Exercise instructions: Pictures excluded, output the lines of the data below between the one holding "和你聊天很开心！谢谢你！下次见" and the one holding "Værktøj - kategorier", inclusive, exactly as they stand.

----

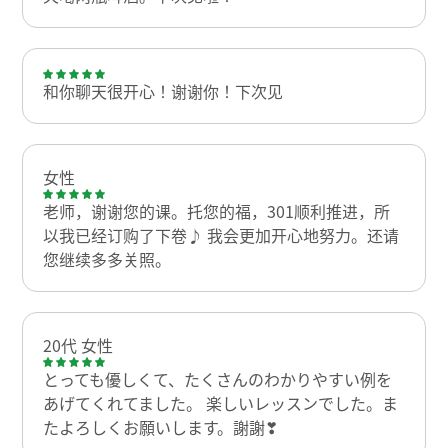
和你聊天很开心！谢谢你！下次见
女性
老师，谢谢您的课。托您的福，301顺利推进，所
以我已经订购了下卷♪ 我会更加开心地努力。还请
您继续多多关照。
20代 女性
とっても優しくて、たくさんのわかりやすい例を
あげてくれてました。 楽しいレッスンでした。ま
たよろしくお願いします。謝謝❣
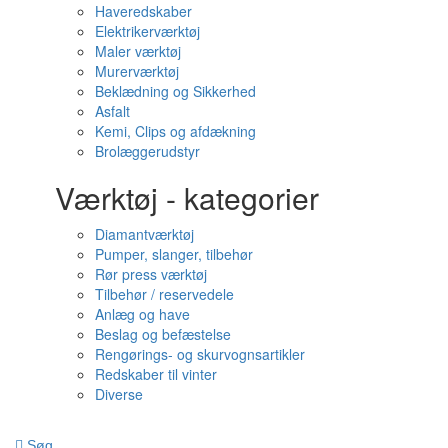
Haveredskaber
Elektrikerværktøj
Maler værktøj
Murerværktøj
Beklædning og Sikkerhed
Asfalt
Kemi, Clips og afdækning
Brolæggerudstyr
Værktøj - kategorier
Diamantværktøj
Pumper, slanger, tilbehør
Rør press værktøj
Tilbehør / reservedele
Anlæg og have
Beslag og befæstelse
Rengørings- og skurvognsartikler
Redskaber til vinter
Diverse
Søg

----

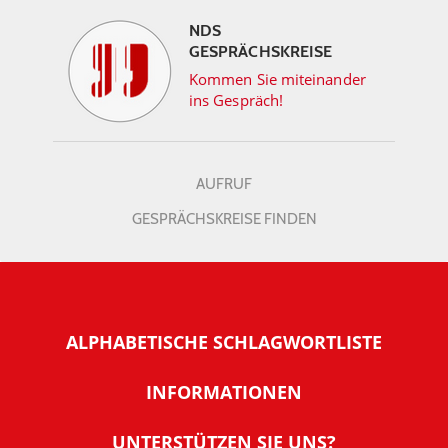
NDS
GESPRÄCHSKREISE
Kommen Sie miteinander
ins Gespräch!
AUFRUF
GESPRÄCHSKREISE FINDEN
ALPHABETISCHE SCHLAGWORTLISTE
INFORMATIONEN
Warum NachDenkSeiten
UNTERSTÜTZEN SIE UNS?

----

Exercise answer:
和你聊天很开心！谢谢你！下次见
女性
老师，谢谢您的课。托您的福，301顺利推进，所
以我已经订购了下卷♪ 我会更加开心地努力。还请
您继续多多关照。
20代 女性
とっても優しくて、たくさんのわかりやすい例を
あげてくれてました。 楽しいレッスンでした。ま
たよろしくお願いします。謝謝❣
Haveredskaber
Elektrikerværktøj
Maler værktøj
Murerværktøj
Beklædning og Sikkerhed
Asfalt
Kemi, Clips og afdækning
Brolæggerudstyr
Værktøj - kategorier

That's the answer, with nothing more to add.